Liam Fox: Gay Marriage Plans 'Divisive'

Former Cabinet minister Liam Fox has attacked proposals to allow same-sex weddings as "divisive, ill thought through and constitutionally wrong".

In a letter to constituents, he said the planned legislation appeared to have been written "on the hoof" and would please only "a very small, if vocal, minority".

Prime Minister David Cameron has vowed to press ahead with a commitment to change the law by 2015 despite warnings the issue has caused widespread upset amongst grassroots Tories.

Dr Fox said it had already "led to the alienation of many loyal and, in many cases lifelong, supporters of the Conservative Party" and demanded a rethink "before things get out of hand".

The Tory MP said he did not believe the move was a deliberate effort to "antagonise" party traditionalists. But he said it was "a form of social engineering of which Conservatives should be instinctively wary".

He stressed he was not anti-gay and as a doctor believed same-sex relationships were "a variant of the spectrum of human sexual behaviour and should be treated with tolerance and respect".

But he said discrimination had been addressed by the introduction of civil partnerships and questioned the strength of demand for further reform.

He said a legal bar on the Church of England performing same-sex wedding ceremonies - part of a series of safeguards designed to reassure religious critics - was "absurd and anomalous" when it did not also extend to the Catholic Church which had been still more vehement in its opposition.

The former defence secretary who quit the Government in 2011 after he allowed businessman friend Adam Werritty access to his meetings and official trips, said European courts could "drive a coach and horses" through the church safeguards, and warned it risked "weakening and splintering" Christians who already felt under threat.

"To fail to understand this is to risk an affront to a large stabilising and normally acquiescent section of this country which will sow completely unnecessary seeds of dissent," he said.

"I do not doubt the sincerity of the proponents of this measure and think talk of attempts to purposefully antagonise traditional Conservatives is far-fetched," he concluded.

"However, I believe these proposals are divisive, ill thought through and constitutionally wrong.
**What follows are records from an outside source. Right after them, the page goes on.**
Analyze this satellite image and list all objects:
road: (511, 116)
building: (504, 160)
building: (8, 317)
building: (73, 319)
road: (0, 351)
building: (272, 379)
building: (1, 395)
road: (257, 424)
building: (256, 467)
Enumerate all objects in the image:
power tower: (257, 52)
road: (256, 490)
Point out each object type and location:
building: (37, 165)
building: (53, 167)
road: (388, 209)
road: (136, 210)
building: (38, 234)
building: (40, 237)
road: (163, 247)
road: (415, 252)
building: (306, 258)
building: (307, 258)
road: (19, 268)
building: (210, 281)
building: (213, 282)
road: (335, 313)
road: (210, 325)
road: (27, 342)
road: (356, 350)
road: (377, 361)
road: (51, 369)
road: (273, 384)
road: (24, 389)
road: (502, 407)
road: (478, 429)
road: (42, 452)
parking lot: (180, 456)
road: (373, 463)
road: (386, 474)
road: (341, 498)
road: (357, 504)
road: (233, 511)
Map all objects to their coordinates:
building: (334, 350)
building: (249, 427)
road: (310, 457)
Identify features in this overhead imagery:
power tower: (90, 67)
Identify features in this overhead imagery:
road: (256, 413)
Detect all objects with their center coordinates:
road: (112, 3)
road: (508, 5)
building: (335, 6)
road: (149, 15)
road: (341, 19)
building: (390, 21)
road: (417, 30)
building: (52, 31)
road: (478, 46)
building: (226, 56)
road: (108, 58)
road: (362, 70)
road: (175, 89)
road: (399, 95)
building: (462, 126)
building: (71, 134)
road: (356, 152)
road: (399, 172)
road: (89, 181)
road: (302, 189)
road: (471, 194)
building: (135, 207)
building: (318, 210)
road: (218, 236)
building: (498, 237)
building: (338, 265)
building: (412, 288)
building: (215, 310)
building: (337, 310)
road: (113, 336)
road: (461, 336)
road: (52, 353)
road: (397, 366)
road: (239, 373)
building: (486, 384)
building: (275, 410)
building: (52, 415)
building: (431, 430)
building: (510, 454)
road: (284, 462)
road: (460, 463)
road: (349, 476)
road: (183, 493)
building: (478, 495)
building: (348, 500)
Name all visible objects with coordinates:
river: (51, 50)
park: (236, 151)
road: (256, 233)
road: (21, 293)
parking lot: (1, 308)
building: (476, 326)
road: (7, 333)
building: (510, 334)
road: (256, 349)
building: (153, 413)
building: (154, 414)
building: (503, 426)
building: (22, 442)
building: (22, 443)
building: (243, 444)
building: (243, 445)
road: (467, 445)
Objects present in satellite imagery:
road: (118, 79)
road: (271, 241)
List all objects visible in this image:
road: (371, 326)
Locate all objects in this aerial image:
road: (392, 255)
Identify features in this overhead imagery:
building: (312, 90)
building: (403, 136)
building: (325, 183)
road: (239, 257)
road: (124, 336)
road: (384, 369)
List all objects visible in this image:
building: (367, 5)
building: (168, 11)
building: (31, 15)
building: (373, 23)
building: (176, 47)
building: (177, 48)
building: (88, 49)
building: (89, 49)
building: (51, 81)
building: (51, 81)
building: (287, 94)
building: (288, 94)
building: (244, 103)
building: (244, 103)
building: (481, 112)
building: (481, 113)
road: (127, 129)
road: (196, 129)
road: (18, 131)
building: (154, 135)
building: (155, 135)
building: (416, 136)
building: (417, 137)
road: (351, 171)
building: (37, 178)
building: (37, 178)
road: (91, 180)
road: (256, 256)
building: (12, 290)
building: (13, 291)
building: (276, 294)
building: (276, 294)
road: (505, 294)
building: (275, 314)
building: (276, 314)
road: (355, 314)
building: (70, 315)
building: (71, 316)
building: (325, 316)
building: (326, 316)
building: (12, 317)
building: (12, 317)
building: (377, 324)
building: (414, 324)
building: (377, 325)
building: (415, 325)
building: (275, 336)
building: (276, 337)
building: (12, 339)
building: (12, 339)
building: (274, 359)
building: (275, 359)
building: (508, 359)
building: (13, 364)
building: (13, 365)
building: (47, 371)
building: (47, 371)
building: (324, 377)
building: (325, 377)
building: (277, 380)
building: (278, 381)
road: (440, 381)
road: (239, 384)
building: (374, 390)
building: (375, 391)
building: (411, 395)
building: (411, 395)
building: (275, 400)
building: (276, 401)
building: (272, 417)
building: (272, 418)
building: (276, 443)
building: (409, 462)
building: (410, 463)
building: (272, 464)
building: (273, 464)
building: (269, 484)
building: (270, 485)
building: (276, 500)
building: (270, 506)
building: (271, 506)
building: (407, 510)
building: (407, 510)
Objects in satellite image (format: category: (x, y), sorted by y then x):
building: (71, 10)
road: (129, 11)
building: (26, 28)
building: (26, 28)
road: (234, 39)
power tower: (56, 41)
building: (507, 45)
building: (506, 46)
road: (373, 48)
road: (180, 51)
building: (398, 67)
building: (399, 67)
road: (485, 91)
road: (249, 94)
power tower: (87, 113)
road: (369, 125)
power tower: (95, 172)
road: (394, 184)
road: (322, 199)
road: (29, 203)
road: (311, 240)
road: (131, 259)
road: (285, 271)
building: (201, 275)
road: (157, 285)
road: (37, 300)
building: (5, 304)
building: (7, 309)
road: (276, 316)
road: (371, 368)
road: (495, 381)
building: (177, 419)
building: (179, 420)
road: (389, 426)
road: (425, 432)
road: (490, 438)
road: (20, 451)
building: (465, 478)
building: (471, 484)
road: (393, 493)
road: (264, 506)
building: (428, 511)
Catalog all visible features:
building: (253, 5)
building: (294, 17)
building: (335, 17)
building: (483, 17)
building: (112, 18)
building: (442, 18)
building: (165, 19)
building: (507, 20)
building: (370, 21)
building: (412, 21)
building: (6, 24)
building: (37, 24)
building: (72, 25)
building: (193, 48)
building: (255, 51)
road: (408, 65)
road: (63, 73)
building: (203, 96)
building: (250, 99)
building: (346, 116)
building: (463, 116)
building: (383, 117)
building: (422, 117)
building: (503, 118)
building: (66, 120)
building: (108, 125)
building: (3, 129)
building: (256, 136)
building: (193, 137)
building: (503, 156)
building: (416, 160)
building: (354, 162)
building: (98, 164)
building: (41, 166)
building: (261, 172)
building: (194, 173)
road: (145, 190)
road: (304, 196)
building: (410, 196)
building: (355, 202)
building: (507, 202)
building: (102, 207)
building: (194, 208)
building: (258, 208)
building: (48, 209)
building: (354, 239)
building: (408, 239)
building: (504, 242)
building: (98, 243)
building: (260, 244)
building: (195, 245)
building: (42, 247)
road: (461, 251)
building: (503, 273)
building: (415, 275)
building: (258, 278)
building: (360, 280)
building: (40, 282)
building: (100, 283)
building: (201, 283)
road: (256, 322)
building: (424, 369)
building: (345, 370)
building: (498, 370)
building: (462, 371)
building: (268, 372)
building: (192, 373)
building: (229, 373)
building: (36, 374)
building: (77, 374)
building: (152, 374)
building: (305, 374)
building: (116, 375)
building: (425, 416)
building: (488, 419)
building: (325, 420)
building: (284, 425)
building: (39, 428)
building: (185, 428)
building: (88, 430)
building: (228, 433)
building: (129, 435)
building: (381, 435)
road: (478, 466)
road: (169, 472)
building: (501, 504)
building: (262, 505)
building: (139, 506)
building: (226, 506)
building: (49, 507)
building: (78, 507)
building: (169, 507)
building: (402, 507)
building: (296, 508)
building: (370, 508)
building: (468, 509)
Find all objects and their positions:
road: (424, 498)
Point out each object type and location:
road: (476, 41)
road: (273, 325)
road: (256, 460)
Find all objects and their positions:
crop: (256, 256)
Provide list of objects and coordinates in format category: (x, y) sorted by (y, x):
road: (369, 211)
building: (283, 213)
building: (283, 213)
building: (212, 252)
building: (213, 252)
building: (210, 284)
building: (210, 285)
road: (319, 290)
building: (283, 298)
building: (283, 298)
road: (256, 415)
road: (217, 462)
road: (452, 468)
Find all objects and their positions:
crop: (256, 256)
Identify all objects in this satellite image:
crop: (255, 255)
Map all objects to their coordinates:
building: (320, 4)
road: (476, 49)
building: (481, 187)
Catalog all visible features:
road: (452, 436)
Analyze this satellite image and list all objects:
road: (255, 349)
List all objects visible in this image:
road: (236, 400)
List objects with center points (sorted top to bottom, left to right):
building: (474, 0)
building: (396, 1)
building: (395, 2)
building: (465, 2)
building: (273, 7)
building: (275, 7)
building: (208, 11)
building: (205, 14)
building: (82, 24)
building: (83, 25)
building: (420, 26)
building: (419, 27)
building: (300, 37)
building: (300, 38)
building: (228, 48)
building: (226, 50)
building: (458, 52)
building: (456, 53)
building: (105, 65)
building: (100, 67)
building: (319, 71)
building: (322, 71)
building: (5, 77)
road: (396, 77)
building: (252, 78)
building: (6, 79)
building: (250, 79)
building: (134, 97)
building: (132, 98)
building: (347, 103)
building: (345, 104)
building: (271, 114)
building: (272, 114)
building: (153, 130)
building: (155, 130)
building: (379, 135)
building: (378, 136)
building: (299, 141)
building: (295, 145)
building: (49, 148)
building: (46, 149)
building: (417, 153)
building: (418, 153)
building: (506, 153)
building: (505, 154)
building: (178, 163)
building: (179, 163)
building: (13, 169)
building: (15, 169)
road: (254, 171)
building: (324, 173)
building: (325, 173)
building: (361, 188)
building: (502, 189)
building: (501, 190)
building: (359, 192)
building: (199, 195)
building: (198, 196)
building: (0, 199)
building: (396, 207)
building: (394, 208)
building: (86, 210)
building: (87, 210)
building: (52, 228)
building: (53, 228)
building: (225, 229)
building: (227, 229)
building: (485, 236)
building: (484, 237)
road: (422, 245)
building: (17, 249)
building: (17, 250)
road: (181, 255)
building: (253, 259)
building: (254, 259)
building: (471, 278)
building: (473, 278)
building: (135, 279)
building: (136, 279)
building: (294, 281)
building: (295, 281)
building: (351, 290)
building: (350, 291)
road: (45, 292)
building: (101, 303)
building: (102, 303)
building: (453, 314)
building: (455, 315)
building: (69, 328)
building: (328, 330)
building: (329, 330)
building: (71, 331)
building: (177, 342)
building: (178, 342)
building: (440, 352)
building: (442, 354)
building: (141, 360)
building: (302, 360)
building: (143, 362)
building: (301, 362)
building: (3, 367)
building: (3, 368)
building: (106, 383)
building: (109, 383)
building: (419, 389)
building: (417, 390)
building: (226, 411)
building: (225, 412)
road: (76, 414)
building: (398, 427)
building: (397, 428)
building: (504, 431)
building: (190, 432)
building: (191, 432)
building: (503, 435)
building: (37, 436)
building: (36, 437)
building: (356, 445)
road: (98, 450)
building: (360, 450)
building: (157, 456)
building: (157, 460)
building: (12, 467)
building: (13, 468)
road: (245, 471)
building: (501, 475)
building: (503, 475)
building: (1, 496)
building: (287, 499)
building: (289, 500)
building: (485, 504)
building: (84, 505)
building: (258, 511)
That is why I will vote against them in the House of Commons."

Dr Fox is not the first Tory MP to openly criticise the reforms.

Many have called for the plans to be postponed until after the next election and have insisted there is no public majority in favour of allowing gay couples to wed.

Last month, senior Tory backbencher Brian Binley warned Mr Cameron the proposals to allow gay couples to wed in some churches and other religious places of worship had caused "organisational factions within the party squabbling in public over the issue".

More than 100 Tory MPs are expected to oppose the plans when the Commons votes on the Bill next year.